September 23, 2013
Editorials, Oregon

$30 million in BETCs for Shepherds Flat wind farm? State needs to explain it better

By The Oregonian Editorial Board | September 22, 2013 | www.oregonlive.com

Everybody has a different lawyer story. But most could agree on is this: Lawyers typically answer only what they’re asked. And that, while a laudable rigor of the profession, can bring complication. If a client has good reason to believe the sky is falling but asks about the weather, a full and accurate answer could be: sunny.

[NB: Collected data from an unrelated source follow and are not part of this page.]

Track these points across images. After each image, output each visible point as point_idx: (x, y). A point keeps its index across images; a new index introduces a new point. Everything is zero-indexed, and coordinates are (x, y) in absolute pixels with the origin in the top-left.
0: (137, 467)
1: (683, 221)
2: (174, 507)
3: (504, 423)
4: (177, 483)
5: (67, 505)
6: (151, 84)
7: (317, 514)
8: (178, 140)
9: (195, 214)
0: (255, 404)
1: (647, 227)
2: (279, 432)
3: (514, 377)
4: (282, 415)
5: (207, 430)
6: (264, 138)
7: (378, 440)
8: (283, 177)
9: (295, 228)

Now comes the Oregon Department of Energy, under fire for possibly doling out $30 million in tax credits to the Shepherds Flat wind farm in north-central Oregon when it might have been entitled only to $10 million. In response to extensive reporting by The Oregonian’s Ted Sickinger, who found the wind farm’s owners split the facility into three to claim three $10-million credits when it otherwise would have qualified for one, the energy department committed to an independent review by the Oregon Department of Justice of its issuance of Business Energy Tax Credits. And the DOJ’s opinion, made public last week, is a narrow, if 11-page, answer to the wrong question.

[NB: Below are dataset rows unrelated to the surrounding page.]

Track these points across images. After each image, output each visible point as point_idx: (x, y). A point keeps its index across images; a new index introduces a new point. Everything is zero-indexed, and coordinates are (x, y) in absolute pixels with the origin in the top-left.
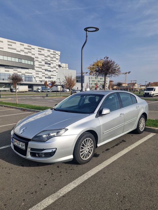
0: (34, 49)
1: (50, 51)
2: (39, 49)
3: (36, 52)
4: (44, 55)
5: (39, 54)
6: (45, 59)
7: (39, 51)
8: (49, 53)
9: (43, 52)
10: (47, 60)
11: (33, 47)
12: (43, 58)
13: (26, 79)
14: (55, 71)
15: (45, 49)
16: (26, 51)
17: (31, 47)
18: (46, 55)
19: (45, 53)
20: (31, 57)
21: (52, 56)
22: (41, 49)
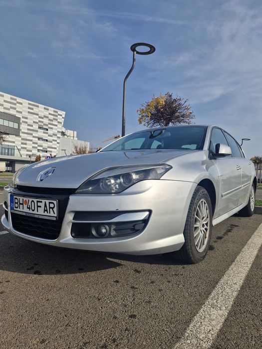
0: (21, 104)
1: (48, 109)
2: (29, 104)
3: (23, 109)
4: (37, 115)
5: (29, 112)
6: (40, 121)
7: (29, 108)
8: (46, 113)
9: (36, 110)
10: (43, 122)
11: (19, 100)
12: (36, 118)
13: (3, 151)
14: (56, 141)
15: (40, 105)
16: (8, 105)
17: (15, 100)
18: (41, 114)
19: (40, 111)
20: (15, 116)
21: (51, 117)
22: (34, 105)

The opinion states that the ODE probably had the legal authority to do what it did. Bravo. The DOJ went on to suggest the energy department, though vulnerable to a lawsuit over the BETCs, would in all likelihood not get sued because few to no parties would have the legal standing to do so. Whew: Skies are clear.

The uselessness of the DOJ’s opinion set the tone for a legislative hearing last week, also in response to Sickinger’s reporting, in which energy department officials glossed over the key questions they’d never asked of the DOJ: Did they adequately investigate whether the wind farm under review was one or three under the same owners? And did the department work in a manner that allowed it to stand back enough to note whether the sky was falling?

The answer is no. And storm clouds are ahead. Some folks, among them Rep. Jules Bailey, said Shephherds Flat-style challenges are behind us. Others, however, among them Rep. Jason Conger, asked the department to follow up by answering the right questions.

It’s worth noting Conger is a lawyer. But he’s the one doing the asking now, and his first and ugly question is hardly myopic and thus ours, too: Did the Shepherds Flat wind farm applicant furnish misinformation to state officials, and if so, was the misinformation of such a scale that it would warrant recovery of some or all of $30 million for Oregon taxpayers?

The DOJ opinion suggests recovery would be fruitless because the tax credits were passed through to others beyond Oregon’s collection reach. But Conger, who notes recovery is not an option if the energy department did the fumbling, insists misinformation by an applicant makes the applicant responsible and available to collection.

Nobody in any official capacity has decided anything, much less whether Shepherds Flat got a sweet deal that needs undoing. The wind farm is up and running and, based on testimony from Gilliam and Morrow counties, a surge to employment and the local economy. Nobody, official or otherwise, wants to upset that circumstance.

But the energy department has a task immediately ahead before yet another legislative hearing on the subject: It must tell lawmakers, who represent the Oregonians who underwrite incentive programs such as the BETC, whether Shepherds Flat got a deal too good to be true and whether it knows the right questions are being asked of an energy-producing applicant. Better yet, it must show what processes it has in place to ensure the right questions are being asked so that answers are pertinent.